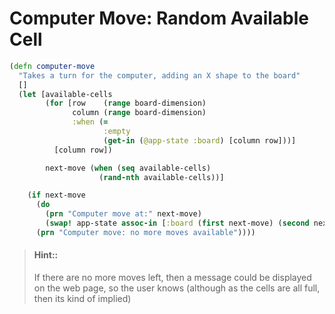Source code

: # Computer Move: Random Available Cell


```clojure
(defn computer-move
  "Takes a turn for the computer, adding an X shape to the board"
  []
  (let [available-cells
        (for [row    (range board-dimension)
              column (range board-dimension)
              :when (=
                     :empty
                     (get-in (@app-state :board) [column row]))]
          [column row])

        next-move (when (seq available-cells)
                    (rand-nth available-cells))]

    (if next-move
      (do
        (prn "Computer move at:" next-move)
        (swap! app-state assoc-in [:board (first next-move) (second next-move)] :cross))
      (prn "Computer move: no more moves available"))))
```


> #### Hint::
> If there are no more moves left, then a message could be displayed on the web page, so the user knows (although as the cells are all full, then its kind of implied)

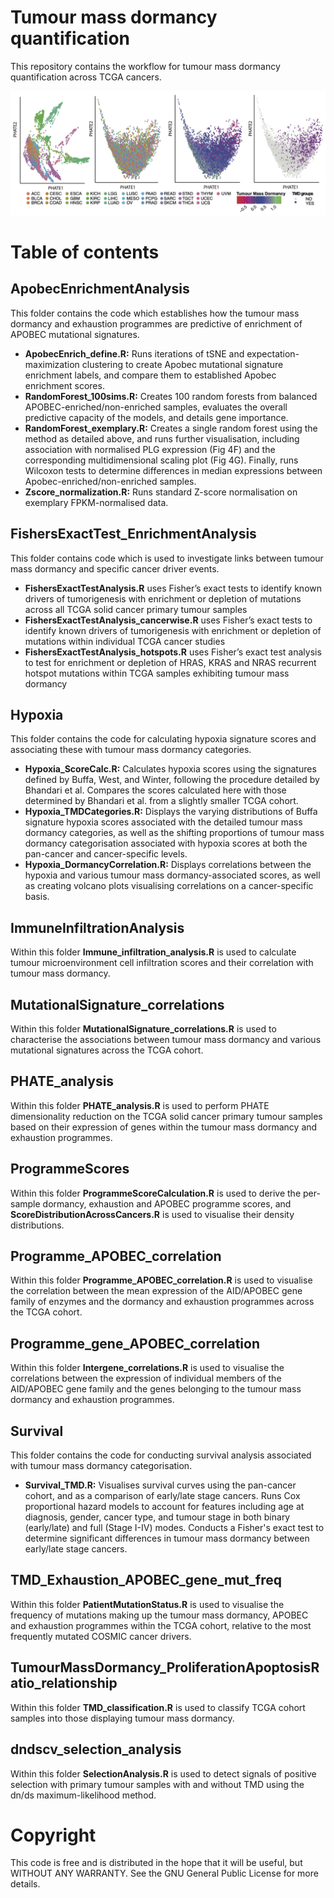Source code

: # Tumour mass dormancy quantification

This repository contains the workflow for tumour mass dormancy quantification across TCGA cancers.

![alt text](PHATE_analysis/Figures/Figure1_top.jpg)

# Table of contents

## ApobecEnrichmentAnalysis

This folder contains the code which establishes how the tumour mass dormancy and exhaustion programmes are predictive of enrichment of APOBEC mutational signatures.

- **ApobecEnrich_define.R:** Runs iterations of tSNE and expectation-maximization clustering to create Apobec mutational signature enrichment labels, and compare them to established Apobec enrichment scores.
- **RandomForest_100sims.R:** Creates 100 random forests from balanced APOBEC-enriched/non-enriched samples, evaluates the overall predictive capacity of the models, and details gene importance.
- **RandomForest_exemplary.R:** Creates a single random forest using the method as detailed above, and runs further visualisation, including association with normalised PLG expression (Fig 4F) and the corresponding multidimensional scaling plot (Fig 4G). Finally, runs Wilcoxon tests to determine differences in median expressions between Apobec-enriched/non-enriched samples.
- **Zscore_normalization.R:** Runs standard Z-score normalisation on exemplary FPKM-normalised data.

## FishersExactTest_EnrichmentAnalysis

This folder contains code which is used to investigate links between tumour mass dormancy and specific cancer driver events.

- **FishersExactTestAnalysis.R** uses Fisher’s exact tests to identify known drivers of tumorigenesis with enrichment or depletion of mutations across all TCGA solid cancer primary tumour samples
- **FishersExactTestAnalysis_cancerwise.R** uses Fisher’s exact tests to identify known drivers of tumorigenesis with enrichment or depletion of mutations within individual TCGA cancer studies
- **FishersExactTestAnalysis_hotspots.R** uses Fisher’s exact test analysis to test for enrichment or depletion of HRAS, KRAS and NRAS recurrent hotspot mutations within TCGA samples exhibiting tumour mass dormancy


## Hypoxia

This folder contains the code for calculating hypoxia signature scores and associating these with tumour mass dormancy categories.

- **Hypoxia_ScoreCalc.R:** Calculates hypoxia scores using the signatures defined by Buffa, West, and Winter, following the procedure detailed by Bhandari et al. Compares the scores calculated here with those determined by Bhandari et al. from a slightly smaller TCGA cohort.
- **Hypoxia_TMDCategories.R:** Displays the varying distributions of Buffa signature hypoxia scores associated with the detailed tumour mass dormancy categories, as well as the shifting proportions of tumour mass dormancy categorisation associated with hypoxia scores at both the pan-cancer and cancer-specific levels.
- **Hypoxia_DormancyCorrelation.R:** Displays correlations between the hypoxia and various tumour mass dormancy-associated scores, as well as creating volcano plots visualising correlations on a cancer-specific basis.

## ImmuneInfiltrationAnalysis

Within this folder **Immune_infiltration_analysis.R** is used to calculate tumour microenvironment cell infiltration scores and their correlation with tumour mass dormancy.

## MutationalSignature_correlations

Within this folder **MutationalSignature_correlations.R** is used to characterise the associations between tumour mass dormancy and various mutational signatures across the TCGA cohort.

## PHATE_analysis

Within this folder **PHATE_analysis.R** is used to perform PHATE dimensionality reduction on the TCGA solid cancer primary tumour samples based on their expression of genes within the tumour mass dormancy and exhaustion programmes.

## ProgrammeScores

Within this folder **ProgrammeScoreCalculation.R** is used to derive the per-sample dormancy, exhaustion and APOBEC programme scores, and **ScoreDistributionAcrossCancers.R** is used to visualise their density distributions.

## Programme_APOBEC_correlation

Within this folder **Programme_APOBEC_correlation.R** is used to visualise the correlation between the mean expression of the AID/APOBEC gene family of enzymes and the dormancy and exhaustion programmes across the TCGA cohort.


## Programme_gene_APOBEC_correlation

Within this folder **Intergene_correlations.R** is used to visualise the correlations between the expression of individual members of the AID/APOBEC gene family and the genes belonging to the tumour mass dormancy and exhaustion programmes.


## Survival

This folder contains the code for conducting survival analysis associated with tumour mass dormancy categorisation.

- **Survival_TMD.R:** Visualises survival curves using the pan-cancer cohort, and as a comparison of early/late stage cancers. Runs Cox proportional hazard models to account for features including age at diagnosis, gender, cancer type, and tumour stage in both binary (early/late) and full (Stage I-IV) modes. Conducts a Fisher's exact test to determine significant differences in tumour mass dormancy between early/late stage cancers.

## TMD_Exhaustion_APOBEC_gene_mut_freq

Within this folder **PatientMutationStatus.R** is used to visualise the frequency of mutations making up the tumour mass dormancy, APOBEC and exhaustion programmes within the TCGA cohort, relative to the most frequently mutated COSMIC cancer drivers.


## TumourMassDormancy_ProliferationApoptosisRatio_relationship

Within this folder **TMD_classification.R** is used to classify TCGA cohort samples into those displaying tumour mass dormancy.


## dndscv_selection_analysis

Within this folder **SelectionAnalysis.R** is used to detect signals of positive selection with primary tumour samples with and without TMD using the dn/ds maximum-likelihood method.


# Copyright

This code is free and is distributed in the hope that it will be useful, but WITHOUT ANY WARRANTY. See the GNU General Public License for more details.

YOUR GOAL: Please hand back every entry above exactly, with no images in the copy.

FINISHED TASK:
Source code

: # Computer Move: Random Available Cell


```clojure
(defn computer-move
  "Takes a turn for the computer, adding an X shape to the board"
  []
  (let [available-cells
        (for [row    (range board-dimension)
              column (range board-dimension)
              :when (=
                     :empty
                     (get-in (@app-state :board) [column row]))]
          [column row])

        next-move (when (seq available-cells)
                    (rand-nth available-cells))]

    (if next-move
      (do
        (prn "Computer move at:" next-move)
        (swap! app-state assoc-in [:board (first next-move) (second next-move)] :cross))
      (prn "Computer move: no more moves available"))))
```


> #### Hint::
> If there are no more moves left, then a message could be displayed on the web page, so the user knows (although as the cells are all full, then its kind of implied)

Source code

: # Tumour mass dormancy quantification

This repository contains the workflow for tumour mass dormancy quantification across TCGA cancers.

![alt text](PHATE_analysis/Figures/Figure1_top.jpg)

# Table of contents

## ApobecEnrichmentAnalysis

This folder contains the code which establishes how the tumour mass dormancy and exhaustion programmes are predictive of enrichment of APOBEC mutational signatures.

- **ApobecEnrich_define.R:** Runs iterations of tSNE and expectation-maximization clustering to create Apobec mutational signature enrichment labels, and compare them to established Apobec enrichment scores.
- **RandomForest_100sims.R:** Creates 100 random forests from balanced APOBEC-enriched/non-enriched samples, evaluates the overall predictive capacity of the models, and details gene importance.
- **RandomForest_exemplary.R:** Creates a single random forest using the method as detailed above, and runs further visualisation, including association with normalised PLG expression (Fig 4F) and the corresponding multidimensional scaling plot (Fig 4G). Finally, runs Wilcoxon tests to determine differences in median expressions between Apobec-enriched/non-enriched samples.
- **Zscore_normalization.R:** Runs standard Z-score normalisation on exemplary FPKM-normalised data.

## FishersExactTest_EnrichmentAnalysis

This folder contains code which is used to investigate links between tumour mass dormancy and specific cancer driver events.

- **FishersExactTestAnalysis.R** uses Fisher’s exact tests to identify known drivers of tumorigenesis with enrichment or depletion of mutations across all TCGA solid cancer primary tumour samples
- **FishersExactTestAnalysis_cancerwise.R** uses Fisher’s exact tests to identify known drivers of tumorigenesis with enrichment or depletion of mutations within individual TCGA cancer studies
- **FishersExactTestAnalysis_hotspots.R** uses Fisher’s exact test analysis to test for enrichment or depletion of HRAS, KRAS and NRAS recurrent hotspot mutations within TCGA samples exhibiting tumour mass dormancy


## Hypoxia

This folder contains the code for calculating hypoxia signature scores and associating these with tumour mass dormancy categories.

- **Hypoxia_ScoreCalc.R:** Calculates hypoxia scores using the signatures defined by Buffa, West, and Winter, following the procedure detailed by Bhandari et al. Compares the scores calculated here with those determined by Bhandari et al. from a slightly smaller TCGA cohort.
- **Hypoxia_TMDCategories.R:** Displays the varying distributions of Buffa signature hypoxia scores associated with the detailed tumour mass dormancy categories, as well as the shifting proportions of tumour mass dormancy categorisation associated with hypoxia scores at both the pan-cancer and cancer-specific levels.
- **Hypoxia_DormancyCorrelation.R:** Displays correlations between the hypoxia and various tumour mass dormancy-associated scores, as well as creating volcano plots visualising correlations on a cancer-specific basis.

## ImmuneInfiltrationAnalysis

Within this folder **Immune_infiltration_analysis.R** is used to calculate tumour microenvironment cell infiltration scores and their correlation with tumour mass dormancy.

## MutationalSignature_correlations

Within this folder **MutationalSignature_correlations.R** is used to characterise the associations between tumour mass dormancy and various mutational signatures across the TCGA cohort.

## PHATE_analysis

Within this folder **PHATE_analysis.R** is used to perform PHATE dimensionality reduction on the TCGA solid cancer primary tumour samples based on their expression of genes within the tumour mass dormancy and exhaustion programmes.

## ProgrammeScores

Within this folder **ProgrammeScoreCalculation.R** is used to derive the per-sample dormancy, exhaustion and APOBEC programme scores, and **ScoreDistributionAcrossCancers.R** is used to visualise their density distributions.

## Programme_APOBEC_correlation

Within this folder **Programme_APOBEC_correlation.R** is used to visualise the correlation between the mean expression of the AID/APOBEC gene family of enzymes and the dormancy and exhaustion programmes across the TCGA cohort.


## Programme_gene_APOBEC_correlation

Within this folder **Intergene_correlations.R** is used to visualise the correlations between the expression of individual members of the AID/APOBEC gene family and the genes belonging to the tumour mass dormancy and exhaustion programmes.


## Survival

This folder contains the code for conducting survival analysis associated with tumour mass dormancy categorisation.

- **Survival_TMD.R:** Visualises survival curves using the pan-cancer cohort, and as a comparison of early/late stage cancers. Runs Cox proportional hazard models to account for features including age at diagnosis, gender, cancer type, and tumour stage in both binary (early/late) and full (Stage I-IV) modes. Conducts a Fisher's exact test to determine significant differences in tumour mass dormancy between early/late stage cancers.

## TMD_Exhaustion_APOBEC_gene_mut_freq

Within this folder **PatientMutationStatus.R** is used to visualise the frequency of mutations making up the tumour mass dormancy, APOBEC and exhaustion programmes within the TCGA cohort, relative to the most frequently mutated COSMIC cancer drivers.


## TumourMassDormancy_ProliferationApoptosisRatio_relationship

Within this folder **TMD_classification.R** is used to classify TCGA cohort samples into those displaying tumour mass dormancy.


## dndscv_selection_analysis

Within this folder **SelectionAnalysis.R** is used to detect signals of positive selection with primary tumour samples with and without TMD using the dn/ds maximum-likelihood method.


# Copyright

This code is free and is distributed in the hope that it will be useful, but WITHOUT ANY WARRANTY. See the GNU General Public License for more details.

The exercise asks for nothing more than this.